Named for the night herons that reside in the oak trees along North and South Boulevards, the restaurant features an approachable atmosphere and a menu that focuses on small and shareable plates. It’s open for dinner and, as of this past weekend, brunch.
Previous visitors to Lowbrow will notice Night Heron’s redesigned interior. The minimalist space is lighter, brighter and more open. Tables are surrounded by banquet seating adorned with delicate light fixtures and books along the ceiling. The bar is still all the way to the left of the entrance, but now has high top table seating and two lounge areas with leather couches and armchairs.
So whats on the menu? The food is as pleasantly eclectic as the team behind it. The lighter, appetizer-focused part of the menu includes marinated olives and chicken mousse. The olives are simple yet the flavor is zippy. Castellano Olives are soaked in a blend of spices and zest that delivers a kick without knocking the taste buds too far out. At only $4, it’s a good size to snack on. The $7 Chicken Mousse is exceptionally decadent and balances the rich flavor of the mousse with the tart sweetness of a strawberry jam topping. There initially wasn’t enough toasted sourdough to go with it but diners can request and receive more at no additional cost.
Next up was the Fried Curry-Spiced Potatoes, which are available as a standalone dish for $5 and as a side with the Smoked 44 Farms Cheddar Burger. While most everyone loves good fried potatoes, these were something special: perfectly crisp on the outside while still tender on the inside and tossed in a light massaman curry. House ketchup comes alongside.
Another unique item on the menu is the $12 Jasmine Rice Congee, a rice porridge dish popular in Asia. Night Heron’s take on it includes sautéed local mushrooms, spiced almonds, bacon, scallions and a poached egg. This is a beautifully prepared dish with nuanced flavors, but has more of a brunch feel to it than dinner. That’s especially true when accompanied by some of the bar’s specialty dinner cocktails like The Manhattan Project (bourbon, madeira, orange, amaro ) and Old Fashioned Whiskey Cocktail (also bourbon, but with piñon, dark sugar, aromatic bitters, citrus peel, cherry).
------------------------------
# Check your understanding
1 - Reproduce everything in the restaurant review from "Named for the" down to "couches and armchairs.".
2 - According to the restaurant review, what is Night Heron named for?

# Provided material
------------------------------
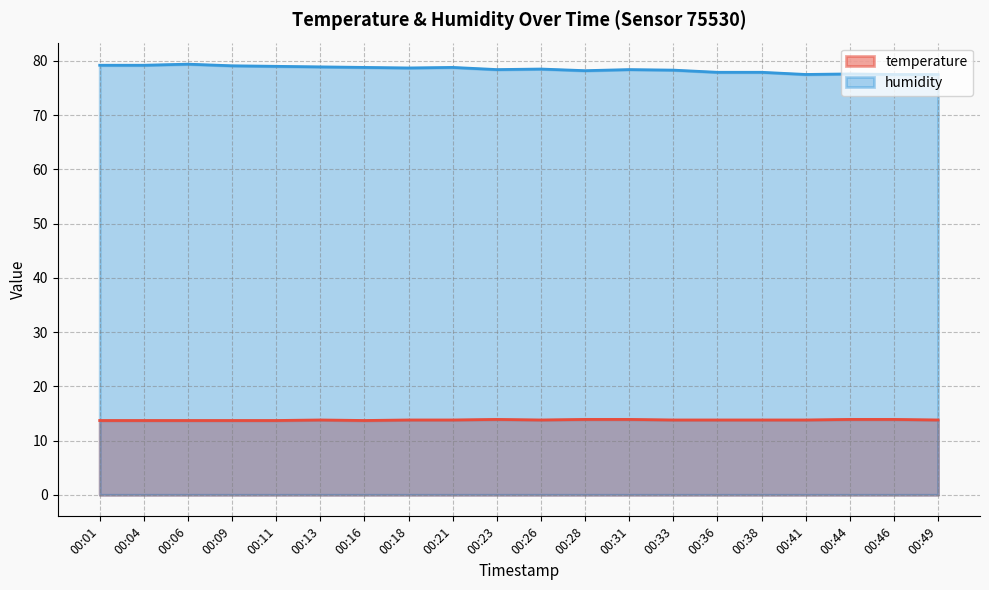

What is the greatest value displayed?

79.4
------------------------------
# Results
1 -
Named for the night herons that reside in the oak trees along North and South Boulevards, the restaurant features an approachable atmosphere and a menu that focuses on small and shareable plates. It’s open for dinner and, as of this past weekend, brunch.
Previous visitors to Lowbrow will notice Night Heron’s redesigned interior. The minimalist space is lighter, brighter and more open. Tables are surrounded by banquet seating adorned with delicate light fixtures and books along the ceiling. The bar is still all the way to the left of the entrance, but now has high top table seating and two lounge areas with leather couches and armchairs.

2 - The night herons that reside in the oak trees along North and South Boulevards.